Natural gas equities have posted “strong” performance in the past few weeks because there’s more greater confidence that gas prices will improve over the course of 2016, wrote Goldman analyst Brian Singer. “However, January supply growth of plus-0.4% (0.3 Bcf/d) versus December, with Appalachia/Oklahoma being key contributors, adds concern to persistent production from dry gas plays. Notably, however, Texas production dropped 0.3 Bcf/d sequentially.”

As far as oil prices, a “Goldilocks idealism” is intact for 2Q2016.

“We view our 2Q2016 oil outlook as an idealistic Goldilocks scenario — $35/bbl West Texas Intermediate is not too high and not too low but just right — above cash costs but keeping a too-early shale restart at bay,” Singer wrote. Recent supply data from both the United States and the Organization of the Petroleum Exporting Countries (OPEC) are “somewhere between in line and modestly bearish for prices,” but a modestly bearish near term “is not enough to change our attractive coverage view for E&P equities. We would use volatility to add to positions of shale productivity winners and the next rung down.”

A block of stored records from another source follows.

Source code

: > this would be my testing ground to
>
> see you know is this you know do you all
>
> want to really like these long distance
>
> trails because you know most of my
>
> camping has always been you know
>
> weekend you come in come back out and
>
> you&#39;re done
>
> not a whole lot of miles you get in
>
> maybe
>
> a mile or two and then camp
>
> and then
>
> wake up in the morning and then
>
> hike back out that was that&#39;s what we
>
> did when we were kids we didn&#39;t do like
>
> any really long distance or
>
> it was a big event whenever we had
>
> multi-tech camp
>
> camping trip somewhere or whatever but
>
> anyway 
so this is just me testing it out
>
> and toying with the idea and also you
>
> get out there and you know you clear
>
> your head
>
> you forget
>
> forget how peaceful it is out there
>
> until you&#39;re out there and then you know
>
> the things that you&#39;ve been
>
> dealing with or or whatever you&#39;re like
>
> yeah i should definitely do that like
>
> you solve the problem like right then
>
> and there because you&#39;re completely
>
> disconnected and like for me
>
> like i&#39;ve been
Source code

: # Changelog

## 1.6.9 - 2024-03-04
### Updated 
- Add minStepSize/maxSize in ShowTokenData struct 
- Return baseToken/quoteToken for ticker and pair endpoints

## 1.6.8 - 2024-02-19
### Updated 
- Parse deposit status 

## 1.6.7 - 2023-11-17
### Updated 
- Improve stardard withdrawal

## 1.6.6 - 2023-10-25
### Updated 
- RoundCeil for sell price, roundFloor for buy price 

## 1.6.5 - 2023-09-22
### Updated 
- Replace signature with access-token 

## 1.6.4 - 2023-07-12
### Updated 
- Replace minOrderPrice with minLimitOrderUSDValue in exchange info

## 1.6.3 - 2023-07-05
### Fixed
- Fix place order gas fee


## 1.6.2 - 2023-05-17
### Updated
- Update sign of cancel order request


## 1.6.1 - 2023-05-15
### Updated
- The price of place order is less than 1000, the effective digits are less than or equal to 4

Goldman analysts said they “are willing to look through near-term volatility because prices of $30-$35 should keep behavior of U.S. producers unchanged and accommodate $55-60/bbl oil in 2017, providing opportunity for equities. A rally to $45-50/bbl near term would reduce 2017 upside, but [it would] still be favorable for equities (at least temporarily).”

Producers aren’t likely to “depart from their capital budget plans unless oil goes to $50/bbl-plus and inventories versus historical trends fall,” although some Permian Basin players may begin to add activity at an oil price of $45-50.